** Task to complete **
Rewrite the listing below, changing every "series" to "data set" and leaving everything else as it is. Omit the pictures from your answer.

#### Provided records ####

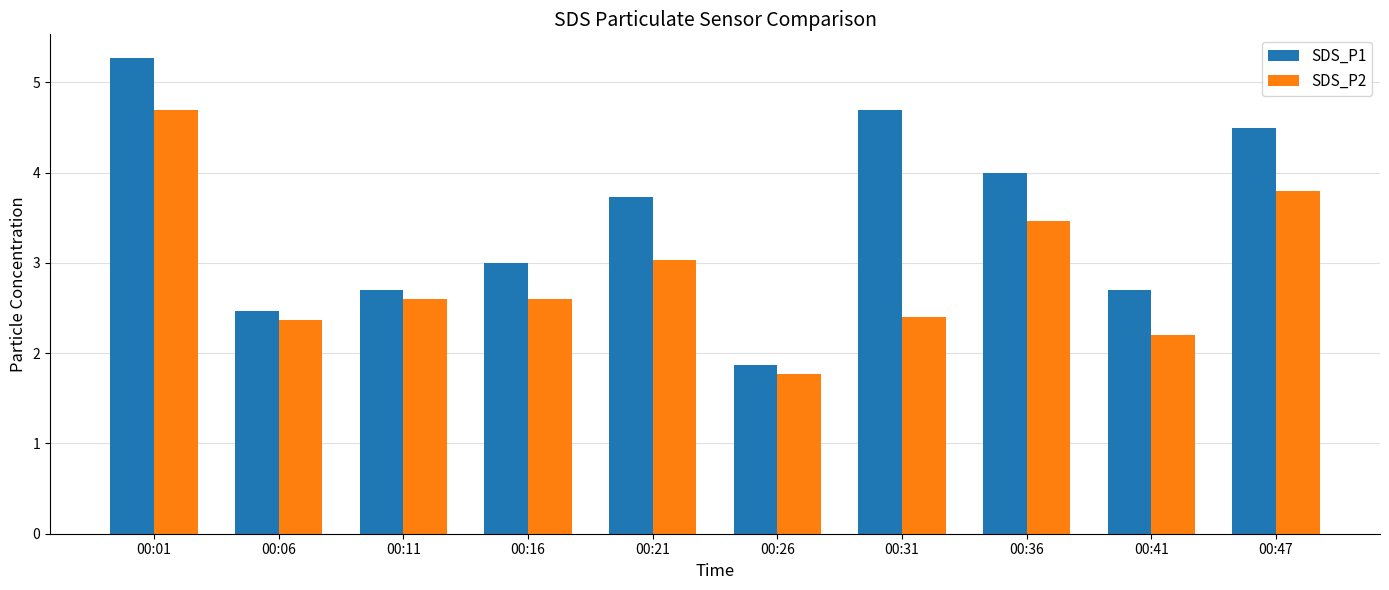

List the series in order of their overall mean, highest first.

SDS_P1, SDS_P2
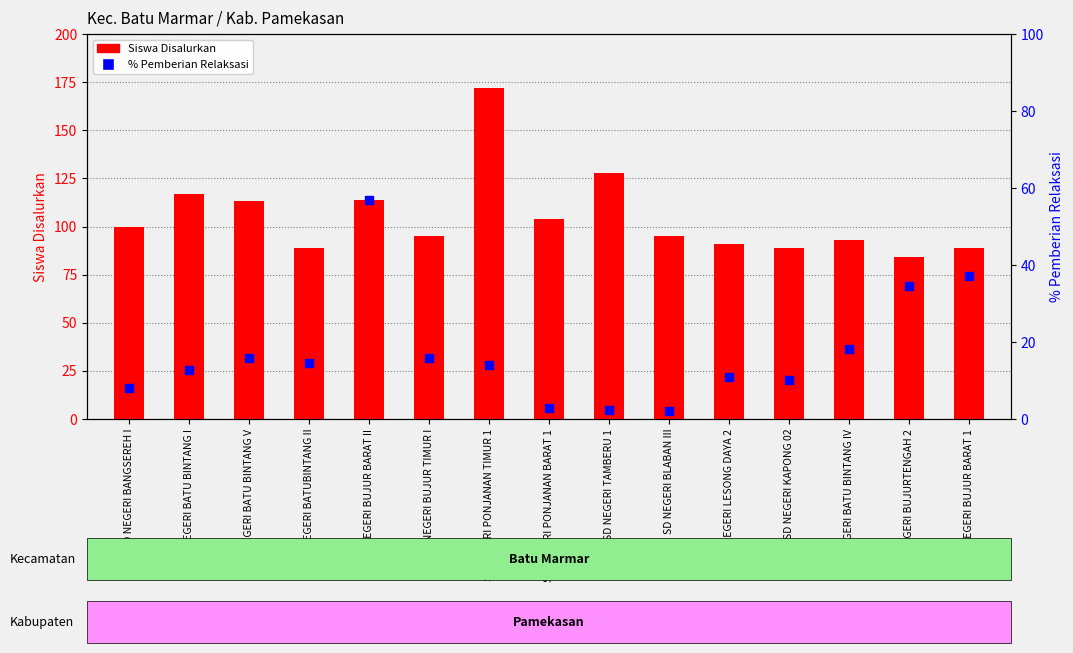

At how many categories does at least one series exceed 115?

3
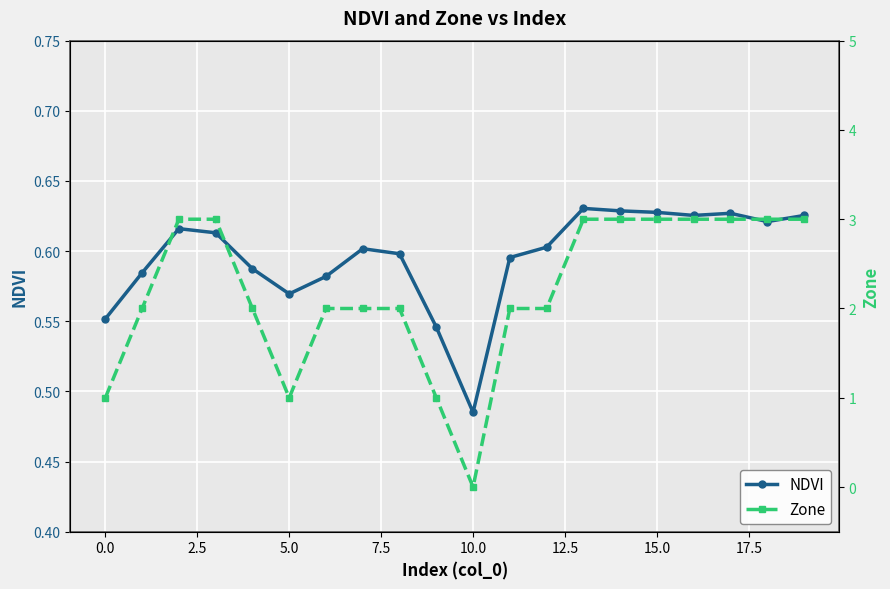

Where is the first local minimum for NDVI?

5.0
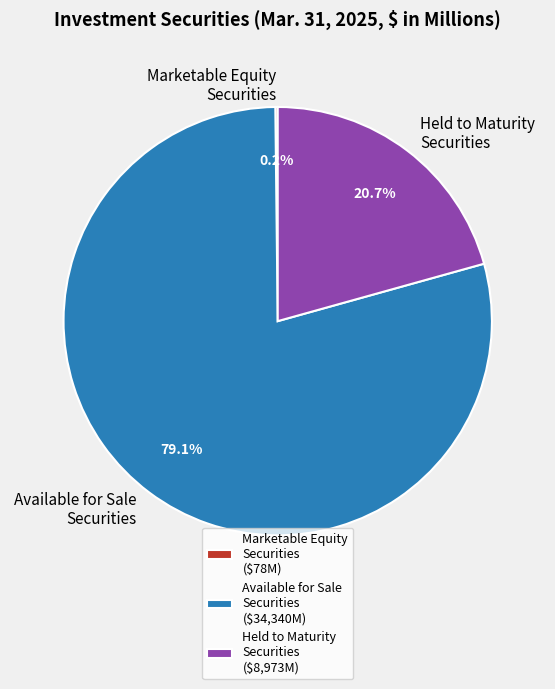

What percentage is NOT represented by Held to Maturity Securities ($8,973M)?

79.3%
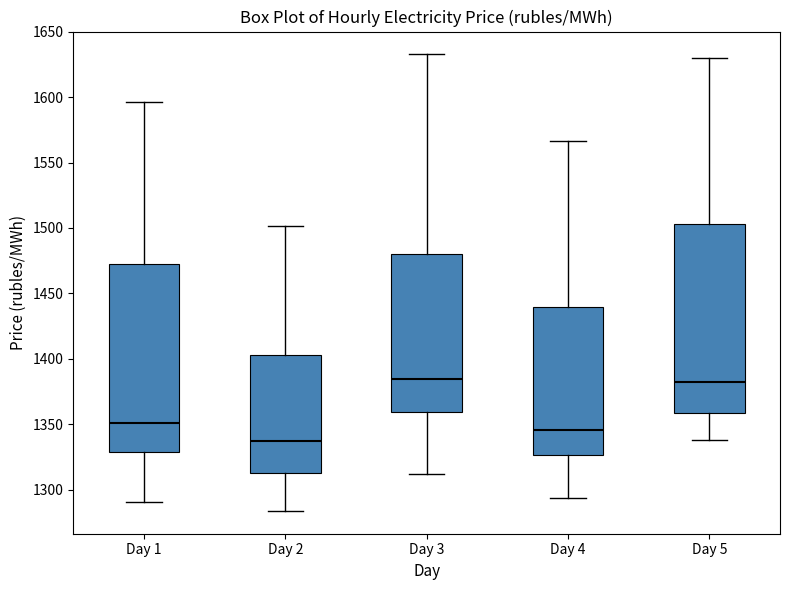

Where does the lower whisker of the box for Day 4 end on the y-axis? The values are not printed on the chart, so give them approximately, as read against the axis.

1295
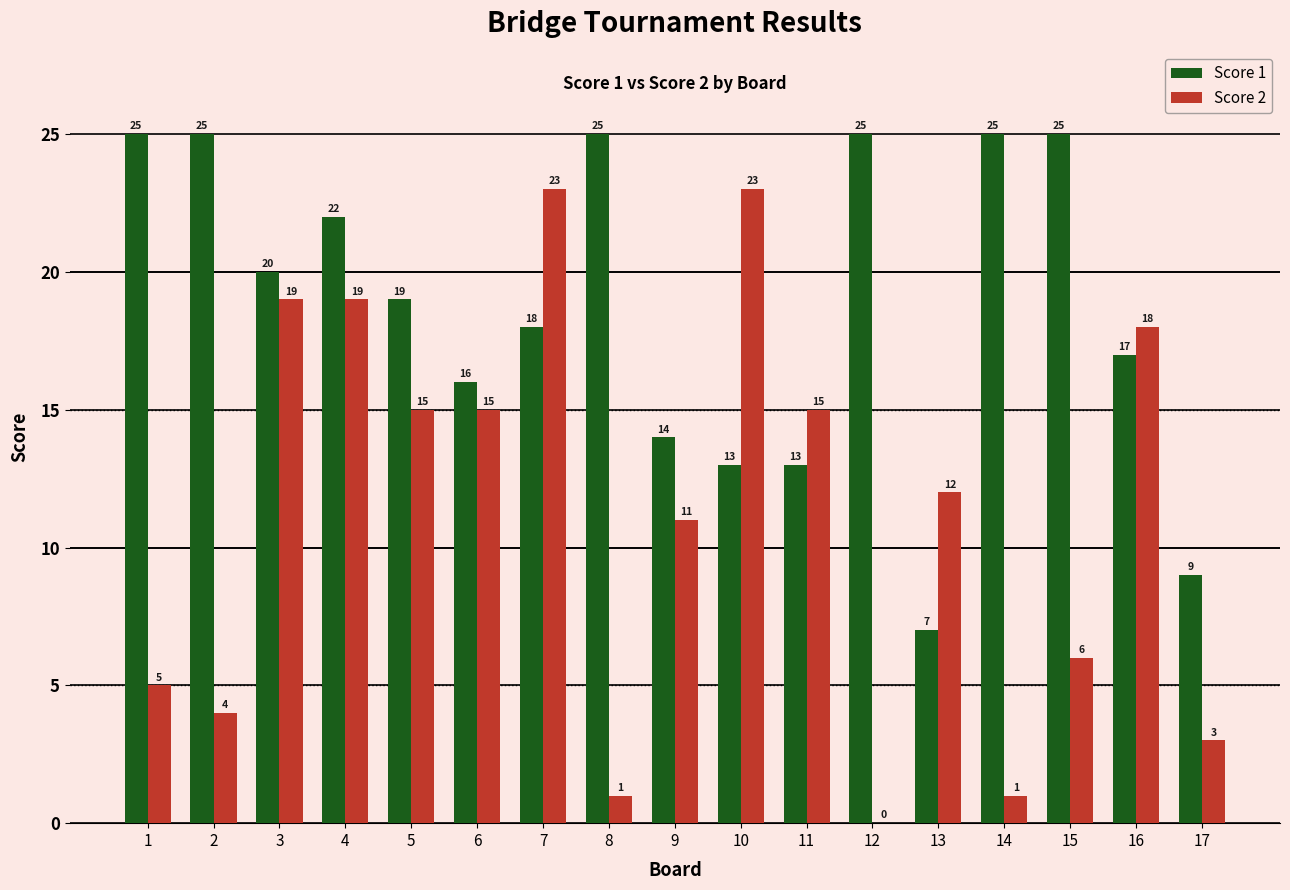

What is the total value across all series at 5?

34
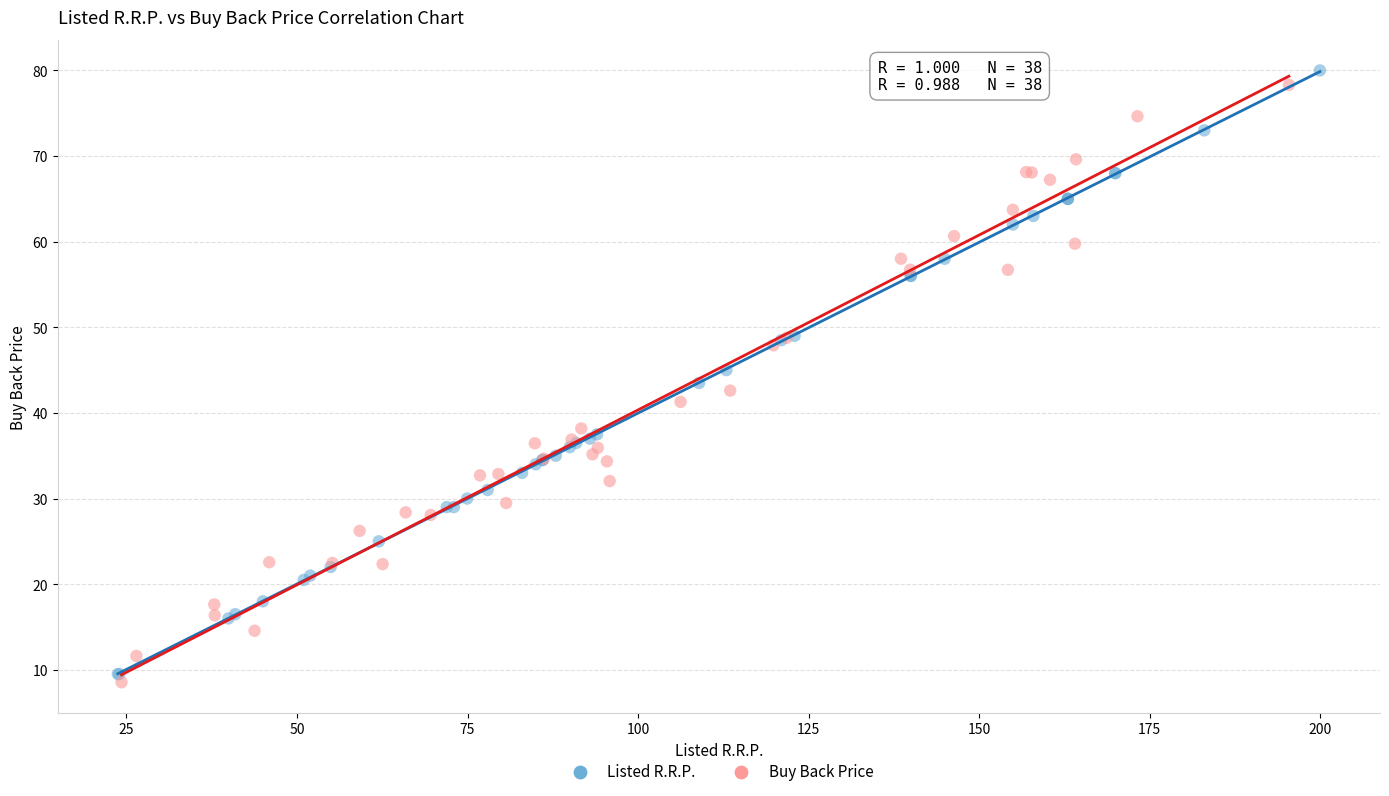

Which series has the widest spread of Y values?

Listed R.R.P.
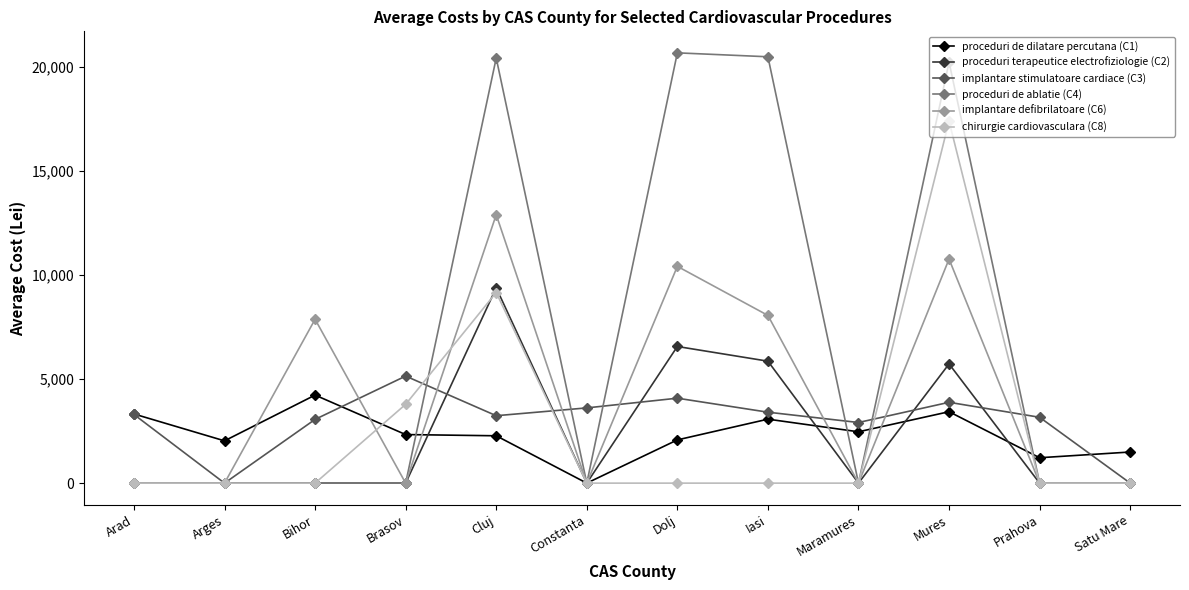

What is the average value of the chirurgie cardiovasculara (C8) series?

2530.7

####

** Written solution **
List the data set in order of their overall mean, highest first.

SDS_P1, SDS_P2

At how many categories does at least one data set exceed 115?

3

Where is the first local minimum for NDVI?

5.0

What percentage is NOT represented by Held to Maturity Securities ($8,973M)?

79.3%

Where does the lower whisker of the box for Day 4 end on the y-axis? The values are not printed on the chart, so give them approximately, as read against the axis.

1295

What is the total value across all data set at 5?

34

Which data set has the widest spread of Y values?

Listed R.R.P.

What is the average value of the chirurgie cardiovasculara (C8) data set?

2530.7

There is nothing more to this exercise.